──────── Selected text ────────

94 lines
6.6 KiB
Markdown
94 lines
6.6 KiB
Markdown
- #[[ST2001 - Statistics in Data Science I]]
|
|
- **Previous Topic:** [[The Normal Distribution]]
|
|
- **Next Topic:** [[Hypothesis Testing]]
|
|
- **Relevant Slides:** _1666624233800_0.pdf)
|
|
-
|
|
- # Probability & Statistics
|
|
- In Probability theory, we consider some **known process** which has some randomness or uncertainty.
|
|
- We model the outcomes by random variables, and we figure out the probabilities of what will happen.
|
|
- There is one correct answer to any probability question.
|
|
- In Statistical Inference, we observe something that has happened, and try to figure out what underlying process would explain those observations.
|
|
- The basic aim behind all statistical methods is to make inferences about a population by studying a relatively small sample from it.
|
|
- Probability is the engine that drives all statistical modelling, data analysis, & inference.

──────── Excerpted data ────────

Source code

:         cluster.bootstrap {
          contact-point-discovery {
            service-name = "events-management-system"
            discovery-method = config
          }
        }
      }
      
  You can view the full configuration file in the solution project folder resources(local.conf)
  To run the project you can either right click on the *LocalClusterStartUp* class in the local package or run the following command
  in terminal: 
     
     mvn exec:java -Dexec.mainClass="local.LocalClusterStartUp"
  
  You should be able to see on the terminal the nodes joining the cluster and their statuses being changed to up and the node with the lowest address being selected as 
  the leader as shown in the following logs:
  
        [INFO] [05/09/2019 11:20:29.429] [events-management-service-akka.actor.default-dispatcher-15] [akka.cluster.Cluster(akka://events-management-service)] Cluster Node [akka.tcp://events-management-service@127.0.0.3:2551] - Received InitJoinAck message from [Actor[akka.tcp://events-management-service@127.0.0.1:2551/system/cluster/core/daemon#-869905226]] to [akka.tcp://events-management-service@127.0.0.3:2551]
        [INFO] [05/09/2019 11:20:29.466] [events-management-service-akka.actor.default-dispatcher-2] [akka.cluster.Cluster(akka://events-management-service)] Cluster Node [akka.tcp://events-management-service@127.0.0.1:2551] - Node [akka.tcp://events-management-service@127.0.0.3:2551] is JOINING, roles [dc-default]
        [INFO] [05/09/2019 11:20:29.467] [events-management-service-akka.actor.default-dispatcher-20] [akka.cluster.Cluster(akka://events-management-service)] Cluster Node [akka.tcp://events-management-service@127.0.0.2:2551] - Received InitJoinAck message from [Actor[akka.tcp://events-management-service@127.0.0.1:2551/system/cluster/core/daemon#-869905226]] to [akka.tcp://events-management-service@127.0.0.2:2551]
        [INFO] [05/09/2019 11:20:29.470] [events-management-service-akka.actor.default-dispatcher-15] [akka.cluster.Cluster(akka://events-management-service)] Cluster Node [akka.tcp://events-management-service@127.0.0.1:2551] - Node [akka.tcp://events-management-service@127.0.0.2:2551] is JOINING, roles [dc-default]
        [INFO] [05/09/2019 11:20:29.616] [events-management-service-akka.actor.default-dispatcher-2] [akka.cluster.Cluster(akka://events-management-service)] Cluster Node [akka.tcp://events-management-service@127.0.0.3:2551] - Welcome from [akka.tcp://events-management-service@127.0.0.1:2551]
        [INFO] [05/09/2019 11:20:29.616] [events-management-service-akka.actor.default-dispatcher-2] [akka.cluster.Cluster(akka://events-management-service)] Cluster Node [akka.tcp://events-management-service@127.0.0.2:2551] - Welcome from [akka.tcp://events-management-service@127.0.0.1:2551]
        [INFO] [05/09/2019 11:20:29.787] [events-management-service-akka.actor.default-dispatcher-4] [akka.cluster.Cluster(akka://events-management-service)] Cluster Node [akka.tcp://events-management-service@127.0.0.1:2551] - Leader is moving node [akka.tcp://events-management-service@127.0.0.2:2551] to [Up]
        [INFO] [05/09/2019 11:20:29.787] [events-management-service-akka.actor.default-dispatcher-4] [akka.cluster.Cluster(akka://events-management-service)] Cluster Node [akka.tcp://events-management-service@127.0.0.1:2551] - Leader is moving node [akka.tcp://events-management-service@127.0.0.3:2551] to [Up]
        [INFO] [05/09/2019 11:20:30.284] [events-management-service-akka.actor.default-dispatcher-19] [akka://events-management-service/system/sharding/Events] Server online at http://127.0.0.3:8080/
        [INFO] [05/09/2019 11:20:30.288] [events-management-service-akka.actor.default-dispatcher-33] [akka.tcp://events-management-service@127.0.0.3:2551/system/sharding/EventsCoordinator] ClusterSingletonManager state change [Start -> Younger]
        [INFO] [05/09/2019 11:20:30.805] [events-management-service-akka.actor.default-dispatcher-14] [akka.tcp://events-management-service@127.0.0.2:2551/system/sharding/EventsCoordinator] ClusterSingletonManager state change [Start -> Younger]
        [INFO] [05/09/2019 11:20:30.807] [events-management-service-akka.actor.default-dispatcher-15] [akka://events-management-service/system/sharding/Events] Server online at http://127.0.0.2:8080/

────────
──────── Excerpted data ────────

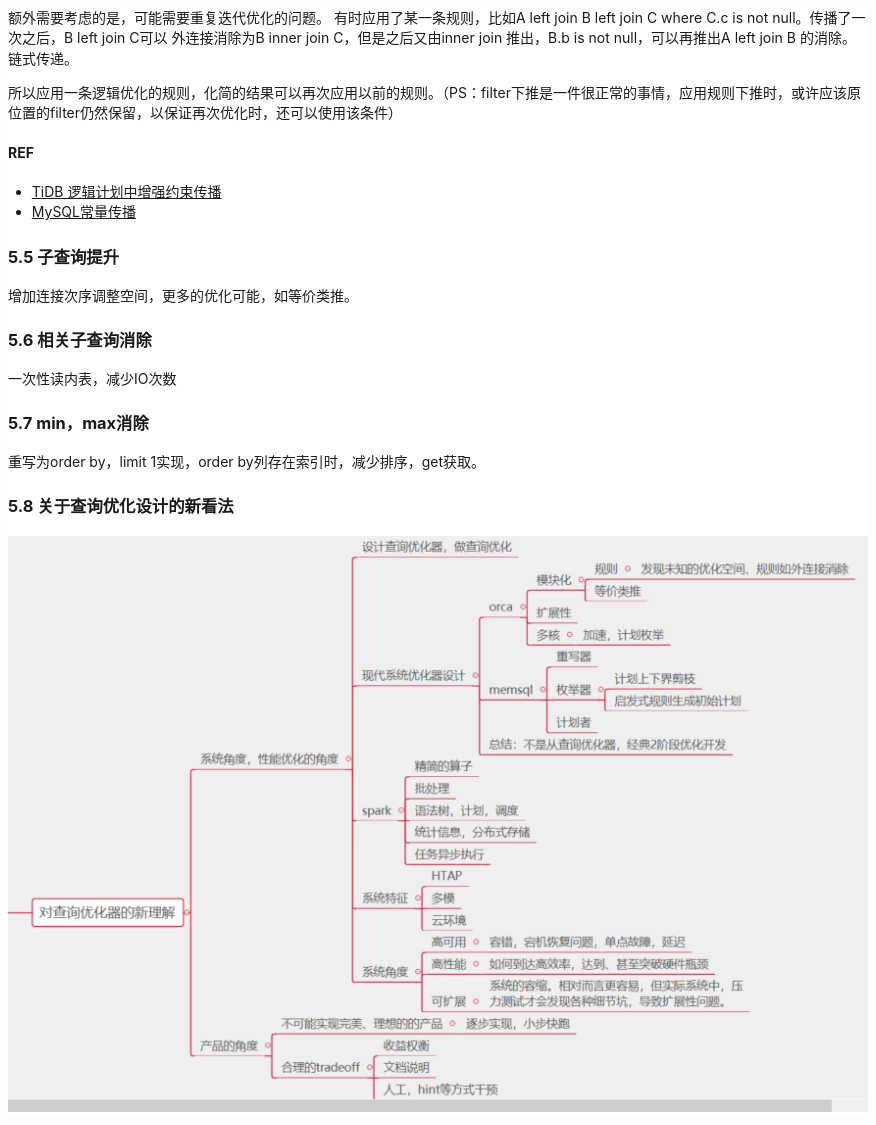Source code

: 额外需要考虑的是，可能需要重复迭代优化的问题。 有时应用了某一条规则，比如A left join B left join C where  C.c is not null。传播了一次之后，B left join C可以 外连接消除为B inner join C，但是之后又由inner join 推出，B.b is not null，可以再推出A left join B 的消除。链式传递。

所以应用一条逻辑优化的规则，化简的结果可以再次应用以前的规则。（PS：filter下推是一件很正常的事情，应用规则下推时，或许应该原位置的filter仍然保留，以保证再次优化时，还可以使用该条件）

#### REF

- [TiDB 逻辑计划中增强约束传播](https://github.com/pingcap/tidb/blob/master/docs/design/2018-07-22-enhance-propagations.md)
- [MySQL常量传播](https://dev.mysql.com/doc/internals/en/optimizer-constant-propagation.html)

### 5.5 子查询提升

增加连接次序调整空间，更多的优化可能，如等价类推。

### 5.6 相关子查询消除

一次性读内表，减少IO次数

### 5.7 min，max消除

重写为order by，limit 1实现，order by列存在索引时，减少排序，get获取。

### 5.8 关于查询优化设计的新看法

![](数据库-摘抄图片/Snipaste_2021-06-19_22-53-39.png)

────────
──────── Excerpted data ────────

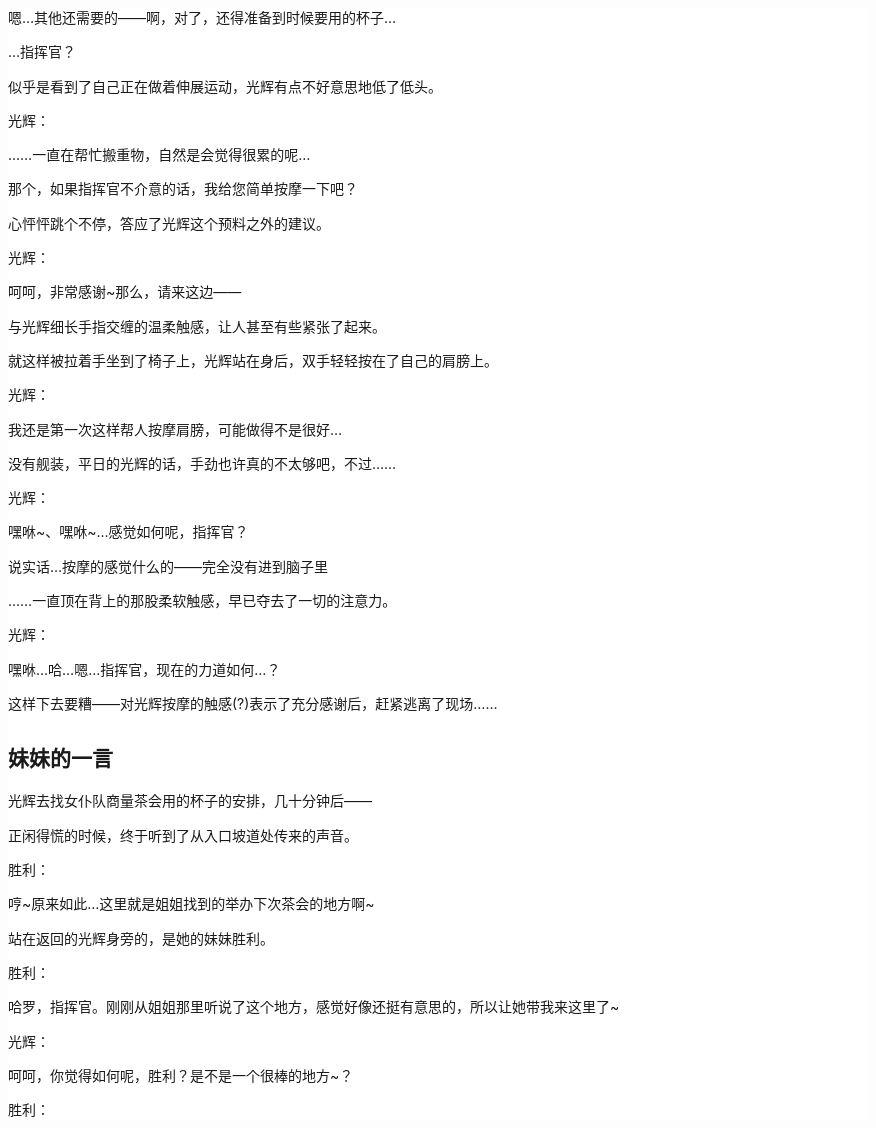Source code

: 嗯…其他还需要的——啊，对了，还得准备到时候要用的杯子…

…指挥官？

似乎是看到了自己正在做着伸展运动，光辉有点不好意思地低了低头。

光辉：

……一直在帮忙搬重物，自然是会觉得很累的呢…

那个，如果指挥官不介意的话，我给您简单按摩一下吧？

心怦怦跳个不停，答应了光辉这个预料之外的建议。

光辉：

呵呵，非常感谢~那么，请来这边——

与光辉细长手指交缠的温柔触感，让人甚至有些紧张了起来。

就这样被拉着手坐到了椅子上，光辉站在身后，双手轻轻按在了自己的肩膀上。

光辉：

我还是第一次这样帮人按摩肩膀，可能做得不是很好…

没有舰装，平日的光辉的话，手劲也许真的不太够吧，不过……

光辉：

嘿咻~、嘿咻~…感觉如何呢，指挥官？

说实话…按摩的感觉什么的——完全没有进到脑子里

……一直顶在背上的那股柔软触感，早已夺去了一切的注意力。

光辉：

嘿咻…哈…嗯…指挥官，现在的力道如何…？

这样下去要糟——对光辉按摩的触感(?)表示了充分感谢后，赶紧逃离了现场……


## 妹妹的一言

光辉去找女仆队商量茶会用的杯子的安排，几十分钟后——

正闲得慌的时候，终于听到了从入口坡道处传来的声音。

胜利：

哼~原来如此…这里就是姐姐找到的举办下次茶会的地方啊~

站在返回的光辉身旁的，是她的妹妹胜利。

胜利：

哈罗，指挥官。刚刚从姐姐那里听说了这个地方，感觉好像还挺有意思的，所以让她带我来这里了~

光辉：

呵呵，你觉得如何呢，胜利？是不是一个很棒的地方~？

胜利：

────────

## Study questions:
(a) According to the statistics notes, what is the basic aim behind all statistical methods?
(b) In the rows, swap "按摩" for "推拿" wherever it occurs in the stretch from the line containing "心怦怦跳个不停，答应了光辉这个预料之外的建议。" through the line containing "这样下去要糟——对光辉按摩的触感(?)表示了充分感谢后，赶紧逃离了现场……". Return only those lines, with everything else unchanged.

## Results:
(a) To make inferences about a population by studying a relatively small sample from it.

(b)
心怦怦跳个不停，答应了光辉这个预料之外的建议。

光辉：

呵呵，非常感谢~那么，请来这边——

与光辉细长手指交缠的温柔触感，让人甚至有些紧张了起来。

就这样被拉着手坐到了椅子上，光辉站在身后，双手轻轻按在了自己的肩膀上。

光辉：

我还是第一次这样帮人推拿肩膀，可能做得不是很好…

没有舰装，平日的光辉的话，手劲也许真的不太够吧，不过……

光辉：

嘿咻~、嘿咻~…感觉如何呢，指挥官？

说实话…推拿的感觉什么的——完全没有进到脑子里

……一直顶在背上的那股柔软触感，早已夺去了一切的注意力。

光辉：

嘿咻…哈…嗯…指挥官，现在的力道如何…？

这样下去要糟——对光辉推拿的触感(?)表示了充分感谢后，赶紧逃离了现场……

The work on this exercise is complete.